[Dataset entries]
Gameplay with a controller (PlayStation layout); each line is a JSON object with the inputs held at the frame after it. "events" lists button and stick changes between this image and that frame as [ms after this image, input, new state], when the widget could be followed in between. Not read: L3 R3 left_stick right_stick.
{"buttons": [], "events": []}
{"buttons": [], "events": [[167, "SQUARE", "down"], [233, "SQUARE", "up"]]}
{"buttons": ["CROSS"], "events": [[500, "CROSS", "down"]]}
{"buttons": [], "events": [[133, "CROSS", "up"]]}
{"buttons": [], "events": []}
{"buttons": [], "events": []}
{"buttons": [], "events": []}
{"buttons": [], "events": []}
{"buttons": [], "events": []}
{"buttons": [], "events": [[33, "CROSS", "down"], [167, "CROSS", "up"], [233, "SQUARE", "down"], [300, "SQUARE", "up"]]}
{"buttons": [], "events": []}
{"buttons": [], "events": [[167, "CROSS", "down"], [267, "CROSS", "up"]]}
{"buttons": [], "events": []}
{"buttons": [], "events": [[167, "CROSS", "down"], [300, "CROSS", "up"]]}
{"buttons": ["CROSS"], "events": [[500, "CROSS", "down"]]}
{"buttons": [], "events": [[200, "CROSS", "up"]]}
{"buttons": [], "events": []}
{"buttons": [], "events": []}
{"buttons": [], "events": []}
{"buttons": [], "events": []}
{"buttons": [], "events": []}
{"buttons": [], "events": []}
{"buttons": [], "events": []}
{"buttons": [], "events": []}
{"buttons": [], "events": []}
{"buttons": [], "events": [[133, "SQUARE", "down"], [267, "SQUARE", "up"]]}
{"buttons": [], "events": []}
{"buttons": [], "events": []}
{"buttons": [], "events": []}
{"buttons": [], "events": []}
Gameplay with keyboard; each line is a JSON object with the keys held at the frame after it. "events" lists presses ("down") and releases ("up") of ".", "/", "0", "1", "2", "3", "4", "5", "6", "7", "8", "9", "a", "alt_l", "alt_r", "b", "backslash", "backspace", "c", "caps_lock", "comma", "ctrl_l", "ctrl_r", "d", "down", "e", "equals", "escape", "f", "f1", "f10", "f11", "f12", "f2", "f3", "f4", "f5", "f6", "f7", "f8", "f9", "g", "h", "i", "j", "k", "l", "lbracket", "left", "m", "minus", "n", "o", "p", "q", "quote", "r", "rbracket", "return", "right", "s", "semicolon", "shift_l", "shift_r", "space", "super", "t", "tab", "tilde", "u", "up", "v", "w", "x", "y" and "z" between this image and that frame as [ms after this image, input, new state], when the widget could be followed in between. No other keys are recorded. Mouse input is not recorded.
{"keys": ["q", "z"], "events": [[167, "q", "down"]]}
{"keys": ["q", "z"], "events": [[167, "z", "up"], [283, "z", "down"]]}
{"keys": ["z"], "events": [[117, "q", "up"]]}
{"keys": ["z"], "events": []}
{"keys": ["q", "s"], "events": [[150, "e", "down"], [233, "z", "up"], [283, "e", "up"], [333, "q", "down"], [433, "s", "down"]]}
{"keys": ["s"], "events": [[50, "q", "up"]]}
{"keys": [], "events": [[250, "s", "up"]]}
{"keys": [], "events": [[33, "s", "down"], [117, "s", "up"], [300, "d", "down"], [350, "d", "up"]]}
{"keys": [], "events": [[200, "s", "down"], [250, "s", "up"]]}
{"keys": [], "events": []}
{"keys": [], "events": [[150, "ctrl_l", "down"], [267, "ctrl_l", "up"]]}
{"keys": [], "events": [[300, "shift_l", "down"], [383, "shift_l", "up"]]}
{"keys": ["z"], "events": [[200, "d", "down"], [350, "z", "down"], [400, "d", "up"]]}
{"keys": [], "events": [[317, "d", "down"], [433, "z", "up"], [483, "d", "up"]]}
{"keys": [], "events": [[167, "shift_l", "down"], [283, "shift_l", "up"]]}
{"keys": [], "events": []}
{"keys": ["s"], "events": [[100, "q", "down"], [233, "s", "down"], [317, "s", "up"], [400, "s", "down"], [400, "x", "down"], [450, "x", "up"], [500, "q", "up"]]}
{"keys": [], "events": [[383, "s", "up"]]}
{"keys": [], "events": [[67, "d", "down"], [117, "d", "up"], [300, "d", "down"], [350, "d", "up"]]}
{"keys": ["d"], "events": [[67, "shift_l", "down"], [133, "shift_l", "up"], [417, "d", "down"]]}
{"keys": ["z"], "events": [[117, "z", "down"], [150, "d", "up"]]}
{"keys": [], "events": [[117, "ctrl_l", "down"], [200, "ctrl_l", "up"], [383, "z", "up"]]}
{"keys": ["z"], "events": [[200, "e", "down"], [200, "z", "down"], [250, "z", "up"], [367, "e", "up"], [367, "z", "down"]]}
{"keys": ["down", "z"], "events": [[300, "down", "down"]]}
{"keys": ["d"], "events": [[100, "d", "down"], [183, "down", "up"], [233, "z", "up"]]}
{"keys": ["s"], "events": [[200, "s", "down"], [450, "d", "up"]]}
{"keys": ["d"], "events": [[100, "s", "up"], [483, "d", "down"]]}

_Task goal_
Reproduce every line of the records containing the string "SQUARE".

_Exercise output_
{"buttons": [], "events": [[167, "SQUARE", "down"], [233, "SQUARE", "up"]]}
{"buttons": [], "events": [[33, "CROSS", "down"], [167, "CROSS", "up"], [233, "SQUARE", "down"], [300, "SQUARE", "up"]]}
{"buttons": [], "events": [[133, "SQUARE", "down"], [267, "SQUARE", "up"]]}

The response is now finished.